Cumston Hall | |
Location: | 796 Main St., Monmouth, Maine |
Coordinates: | 44.2411°N -70.0344°W |
Built: | 1899-1900 |
Architect: | Harry Hayman Cochrane |
Architecture: | Romanesque Revival |
Added: | August 14, 1973 |
Refnum: | 73000130 |
Cumston Hall is a historic community building at 796 Main Street in downtown Monmouth, Maine. Built in 1900, it is one of the most flamboyant examples of wooden Romanesque Revival architecture to be found in a small-town setting in the entire state. It was a gift to the town of Dr. Charles M. Cumston, and presently houses the local public library and local theatrical companies.
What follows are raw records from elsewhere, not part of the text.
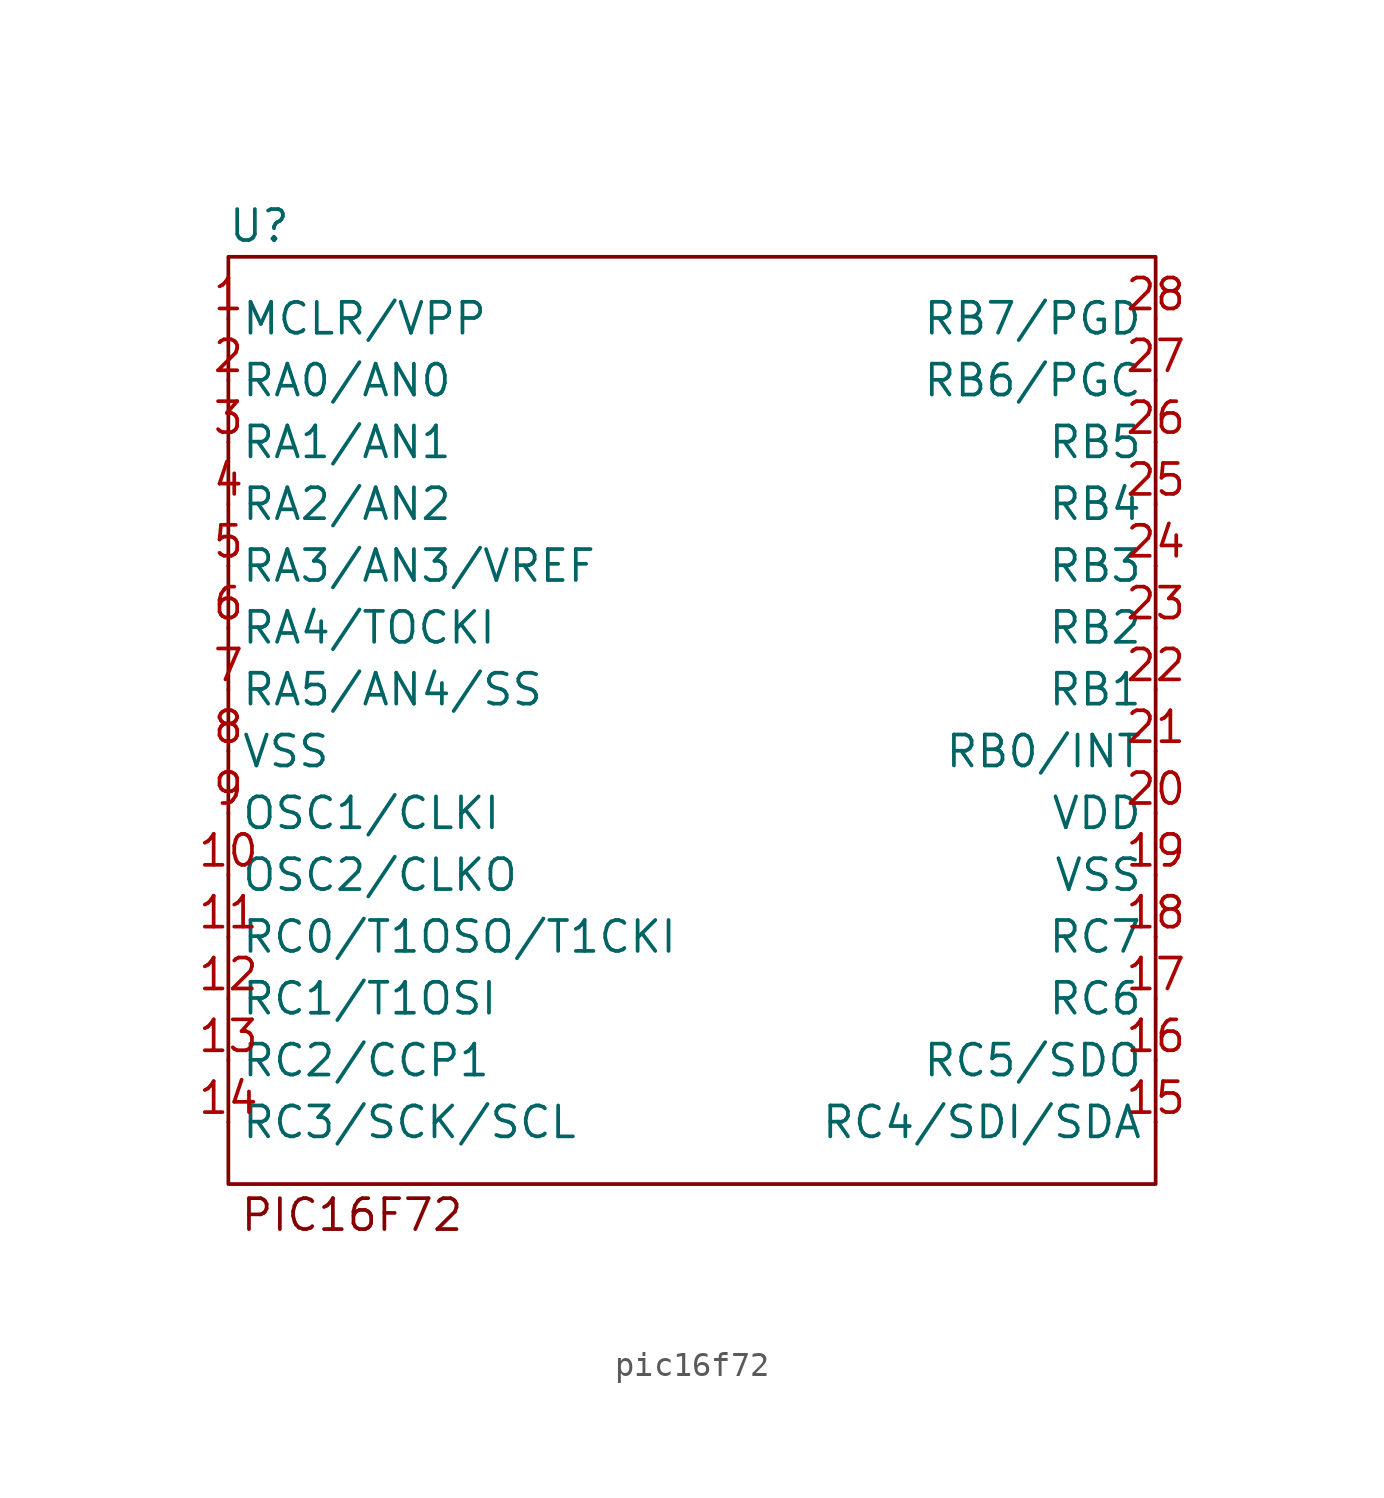
<source format=kicad_sym>
(kicad_symbol_lib
  (version 20220914)
  (generator kicad_symbol_editor)
  (symbol "pic16f72"
    (property "Reference" "U"
      (at -19.05 19.05 0)
      (effects (font (size 1.27 1.27))))
    (property "Value" ""
      (at -8.89 6.35 0)
      (effects (font (size 1.27 1.27))))
    (symbol "pic16f72_0_1"
      (rectangle (start -20.32 17.78) (end 17.78 -20.32) (stroke (width 0) (type default)) (fill (type none))))
    (symbol "pic16f72_1_1"
      (text "PIC16F72" (at -15.24 -21.59 0) (effects (font (size 1.27 1.27))))
      (pin power_in line (at -20.32 15.24 0) (length 0) (name "MCLR/VPP" (effects (font (size 1.27 1.27)))) (number "1" (effects (font (size 1.27 1.27)))))
      (pin bidirectional line (at -20.32 -7.62 0) (length 0) (name "OSC2/CLKO" (effects (font (size 1.27 1.27)))) (number "10" (effects (font (size 1.27 1.27)))))
      (pin bidirectional line (at -20.32 -10.16 0) (length 0) (name "RC0/T1OSO/T1CKI" (effects (font (size 1.27 1.27)))) (number "11" (effects (font (size 1.27 1.27)))))
      (pin bidirectional line (at -20.32 -12.7 0) (length 0) (name "RC1/T1OSI" (effects (font (size 1.27 1.27)))) (number "12" (effects (font (size 1.27 1.27)))))
      (pin bidirectional line (at -20.32 -15.24 0) (length 0) (name "RC2/CCP1" (effects (font (size 1.27 1.27)))) (number "13" (effects (font (size 1.27 1.27)))))
      (pin bidirectional line (at -20.32 -17.78 0) (length 0) (name "RC3/SCK/SCL" (effects (font (size 1.27 1.27)))) (number "14" (effects (font (size 1.27 1.27)))))
      (pin bidirectional line (at 17.78 -17.78 180) (length 0) (name "RC4/SDI/SDA" (effects (font (size 1.27 1.27)))) (number "15" (effects (font (size 1.27 1.27)))))
      (pin bidirectional line (at 17.78 -15.24 180) (length 0) (name "RC5/SDO" (effects (font (size 1.27 1.27)))) (number "16" (effects (font (size 1.27 1.27)))))
      (pin bidirectional line (at 17.78 -12.7 180) (length 0) (name "RC6" (effects (font (size 1.27 1.27)))) (number "17" (effects (font (size 1.27 1.27)))))
      (pin bidirectional line (at 17.78 -10.16 180) (length 0) (name "RC7" (effects (font (size 1.27 1.27)))) (number "18" (effects (font (size 1.27 1.27)))))
      (pin power_in line (at 17.78 -7.62 180) (length 0) (name "VSS" (effects (font (size 1.27 1.27)))) (number "19" (effects (font (size 1.27 1.27)))))
      (pin bidirectional line (at -20.32 12.7 0) (length 0) (name "RA0/AN0" (effects (font (size 1.27 1.27)))) (number "2" (effects (font (size 1.27 1.27)))))
      (pin power_in line (at 17.78 -5.08 180) (length 0) (name "VDD" (effects (font (size 1.27 1.27)))) (number "20" (effects (font (size 1.27 1.27)))))
      (pin bidirectional line (at 17.78 -2.54 180) (length 0) (name "RB0/INT" (effects (font (size 1.27 1.27)))) (number "21" (effects (font (size 1.27 1.27)))))
      (pin bidirectional line (at 17.78 0 180) (length 0) (name "RB1" (effects (font (size 1.27 1.27)))) (number "22" (effects (font (size 1.27 1.27)))))
      (pin bidirectional line (at 17.78 2.54 180) (length 0) (name "RB2" (effects (font (size 1.27 1.27)))) (number "23" (effects (font (size 1.27 1.27)))))
      (pin bidirectional line (at 17.78 5.08 180) (length 0) (name "RB3" (effects (font (size 1.27 1.27)))) (number "24" (effects (font (size 1.27 1.27)))))
      (pin bidirectional line (at 17.78 7.62 180) (length 0) (name "RB4" (effects (font (size 1.27 1.27)))) (number "25" (effects (font (size 1.27 1.27)))))
      (pin bidirectional line (at 17.78 10.16 180) (length 0) (name "RB5" (effects (font (size 1.27 1.27)))) (number "26" (effects (font (size 1.27 1.27)))))
      (pin bidirectional line (at 17.78 12.7 180) (length 0) (name "RB6/PGC" (effects (font (size 1.27 1.27)))) (number "27" (effects (font (size 1.27 1.27)))))
      (pin bidirectional line (at 17.78 15.24 180) (length 0) (name "RB7/PGD" (effects (font (size 1.27 1.27)))) (number "28" (effects (font (size 1.27 1.27)))))
      (pin bidirectional line (at -20.32 10.16 0) (length 0) (name "RA1/AN1" (effects (font (size 1.27 1.27)))) (number "3" (effects (font (size 1.27 1.27)))))
      (pin bidirectional line (at -20.32 7.62 0) (length 0) (name "RA2/AN2" (effects (font (size 1.27 1.27)))) (number "4" (effects (font (size 1.27 1.27)))))
      (pin bidirectional line (at -20.32 5.08 0) (length 0) (name "RA3/AN3/VREF" (effects (font (size 1.27 1.27)))) (number "5" (effects (font (size 1.27 1.27)))))
      (pin bidirectional line (at -20.32 2.54 0) (length 0) (name "RA4/TOCKI" (effects (font (size 1.27 1.27)))) (number "6" (effects (font (size 1.27 1.27)))))
      (pin bidirectional line (at -20.32 0 0) (length 0) (name "RA5/AN4/SS" (effects (font (size 1.27 1.27)))) (number "7" (effects (font (size 1.27 1.27)))))
      (pin power_in line (at -20.32 -2.54 0) (length 0) (name "VSS" (effects (font (size 1.27 1.27)))) (number "8" (effects (font (size 1.27 1.27)))))
      (pin bidirectional line (at -20.32 -5.08 0) (length 0) (name "OSC1/CLKI" (effects (font (size 1.27 1.27)))) (number "9" (effects (font (size 1.27 1.27))))))))
</source>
It was listed on the National Register of Historic Places in 1973.
Cumston Hall stands prominently in the village of Monmouth, on the east side of Main Street (Maine State Route 132), opposite its junction with Blue Road. It is a large two-story wood-frame structure, with a hip roof, clapboard siding, and granite foundation. A square tower, about 70feet in height, projects from the front right corner, rising to a pyramidal roof with small corner turrets. The exterior is festooned with applied woodwork, with grouped round columns supporting an arcaded ground floor. Upper floor windows consists of paired round-arch windows, with a Palladian-style three part window in a gabled projecting section above the main entrance.
Cumston Hall was completed in 1900 and is named in honor of Dr. Charles M. Cumston, a former headmaster at the English High School in Boston, who gave the Romanesque Revival and Queen Anne style building to Monmouth equipped with a library and auditorium. Cumston chose Harry Hayman Cochrane (1860–1946), a muralist who went to school in Monmouth, to design and decorate it. Cochrane's work is most noted in the cherubic portraits that adorn the ceiling and the intricate hand-molded plaster work that frames the walls, boxes, and proscenium arch of the stage.[1]
Today, Cumston Hall is the home of the Cumston Public library, the Theater at Monmouth, Monmouth Community Players, and many local activities. The theatrical productions staged here are a draw for people living outside of Monmouth to come and see this landmark.